STUDY TEXT:
BEGIN

WHAT MAKES QM2 GO?
A conversation with
QM2 Chief Engineer
by Richard H. Wagner
As Chief Engineer, Brian Watling is head of the Queen Mary 2's Technical Department. In the past,
this department was called the engineering department but the name has been changed to reflect
modern reality that it takes more than just the engines to make the ship operate. "We need the
propulsion but we also need all the facilities outside of the engine room spaces. Technically, we are
looking after all the external areas as well as the area down below; that is the lifeboats, the laundry,
the galleys, the show equipment, the bridge equipment, air conditioning, and the plumbing. The area
that people don't think so much about is the furnishing side. We are also responsible for the carpeting,
the French polishing. the maintenance of all the outside areas."
To fulfill this broad mandate, the Technical Department has 27 officers and 70 ratings. This covers
all disciplines from welding and plumbing to advanced electronics and computer science. "We have
three technical staff on each watch, a senior, a junior and a motorman. Then there are 19 or 20 who
are actually doing maintenance on the engines. The rest of the team are all around the ship."
Much of the activity takes place in the engine control room, a clean, well-lit room with banks of
dials, computer screens and televisions. "The control room is a very sophisticated control center. A
lot of it is automatic control but there is also manual intervention. They can open valves, start pumps,
they can pump the bilges, they can transfer fuel and water from the control room. But you also have to
have people patrolling the spaces as well. Part of it is safety and part of it is that there are things you
have to do locally on site. You can't do everything from the control room." Accordingly, teams
patrol the machinery spaces and other teams perform maintenance in those areas.
Powering The Ship
In the final analysis, everything on QM2 is dependent on electricity. It provides the force needed to
make the ship move and it provides the wherewithal for the ship's hotel to operate.
QM2's power plant consists of four diesel engines and two gas turbine engines. "We have the
fastest most powerful ship in the world, so we have a very powerful plant with the gas turbines and
the four diesels."
The reason that QM2 has both diesel engines and gas turbines has to do with space. In order for
the ship to achieve the maximum speed which Cunard felt was necessary to have in order for the ship
to do regularly scheduled transatlantic crossings, the propulsion plant had to be capable of generating
a certain amount of electricity. An all diesel engine plant capable of producing that amount of power
would have required large uptakes and water ducts connecting the engine room located low in the
ship's hull to the funnel on the top of the ship. Those uptakes and ducts would have substantially
reduced the amount of space available for passenger public rooms. Because gas turbines are
relatively small and compact, they could be placed at the top of ship (behind the Queen Mary 2 sign)
thus provide a significant amount of additional power without interfering with passenger space.

END

SOURCE DATA:
BEGIN

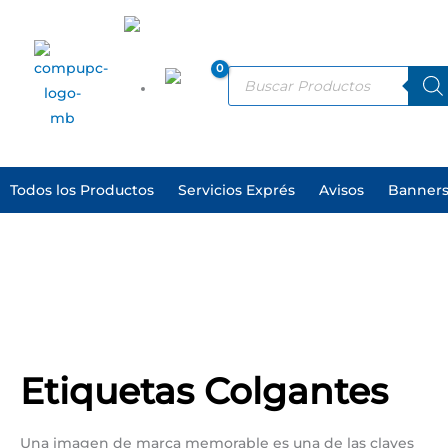
Ir
al
ES
contenido
Products
search
EN
Todos los Productos
Servicios Exprés
Avisos
Banners
Etiquetas Colgantes
Una imagen de marca memorable es una de las claves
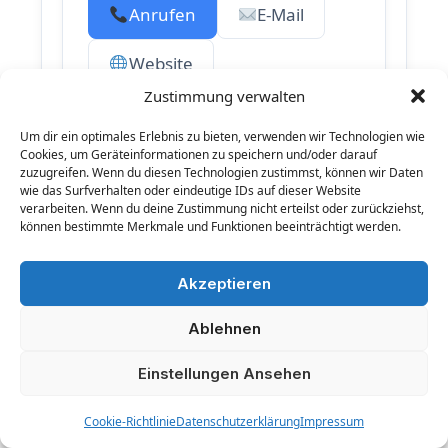
Anrufen
E-Mail
Website
Zustimmung verwalten
Um dir ein optimales Erlebnis zu bieten, verwenden wir Technologien wie
Beliebte Standorte –
Cookies, um Geräteinformationen zu speichern und/oder darauf
zuzugreifen. Wenn du diesen Technologien zustimmst, können wir Daten
Informationen zu weiteren
wie das Surfverhalten oder eindeutige IDs auf dieser Website
Creditreform-Geschäftsstellen:
verarbeiten. Wenn du deine Zustimmung nicht erteilst oder zurückziehst,
können bestimmte Merkmale und Funktionen beeinträchtigt werden.
Duisburg
Neuss
Augsburg
Akzeptieren
München
Berlin
Hamburg
Köln
Ablehnen
Frankfurt
Stuttgart
Düsseldorf
Hannover
Bremen
Leipzig
Einstellungen Ansehen
Dresden
Dortmund
Essen
Cookie-Richtlinie
Datenschutzerklärung
Impressum
Karlsruhe
Mannheim
Nürnberg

END

PROBLEM 1: Give the lines of the records as a numbered list, starting at the first line of the records and ending at the line that contains "Una imagen de", with both ends included, blank lines left out, and the pictures left out of the answer.
PROBLEM 2: Carry the interview about the Queen Mary 2's Technical Department forward from its last sentence.

ANSWER AREA 1:
1. Ir
2. al
3. ES
4. contenido
5. Products
6. search
7. EN
8. Todos los Productos
9. Servicios Exprés
10. Avisos
11. Banners
12. Etiquetas Colgantes
13. Una imagen de marca memorable es una de las claves

ANSWER AREA 2:
The four diesel engines are Wartsila W46 V1646C diesel generators each with a power output of
16.8 megawatts. They use Heavy Fuel Oil (HFO) and each can burn 3.1 tons an hour at 100 percent
load. About 40 feet long, they are in a single engine room down in the ship's hull.
The two gas turbines are located in their own engine room high on the ship. They are General
Electric LM2500+ gas turbines. "Each engine is 25 megawatts, which we can achieve in five minutes
with a quick start. They are very powerful, quick engines."
Unfortunately, the downside of this technology is that these engines use Marine Gas Oil and burn
6.1 tons of it an hour at 100 percent load. "The gas turbines are very expensive. The fuel that they
require is very high quality and it is actually much more expensive than the fuel for the diesels and
they burn a lot more fuel per hour."
Consequently, the practice is to rely primarily on the diesel engines and only use the gas turbines
to "top that power off." Thus, on a six-day westbound transatlantic crossing, the ship needs to
maintain a speed of 23 and a half knots. If there is no wind or inclement weather, this is about the
maximum speed that the four diesel engines can produce and so the ship has been able to do some
westbound crossings without using the gas turbines on occasion. If the weather is bad or the ship is
delayed leaving Southampton, however, "often we will put one on but just for two or three days and
then we go on just the four diesels."
On an eastbound crossing, each day is only 23 hours because the ship loses an hour each night
going from New York to Southampton due to the difference in the time zones. As a result, the
required speed is 25 and knots on a six-day voyage and "we need at least one gas turbine all the way
across. If it is rough weather or delayed departure, we will need a second one for a short period of
time." This is one of the reasons that the ship will be doing seven-day eastbound crossings in 2010.
At certain scheduled intervals relating to the amount of time it has been running, each diesel must
be taken offline for an overhaul. During such an overhaul, the technical department, working with
representatives of the engine's manufacturer, strip it down to its pistons and then rebuild the engine.
This process can take about two weeks during which time the ship depends upon its other diesels and
its gas turbines..
The total power produced by the engines is 117.2 megawatts, which is equivalent to 157,168
horsepower. "We are producing electricity, we are the biggest floating platform in the world, and we
produce as much as we use."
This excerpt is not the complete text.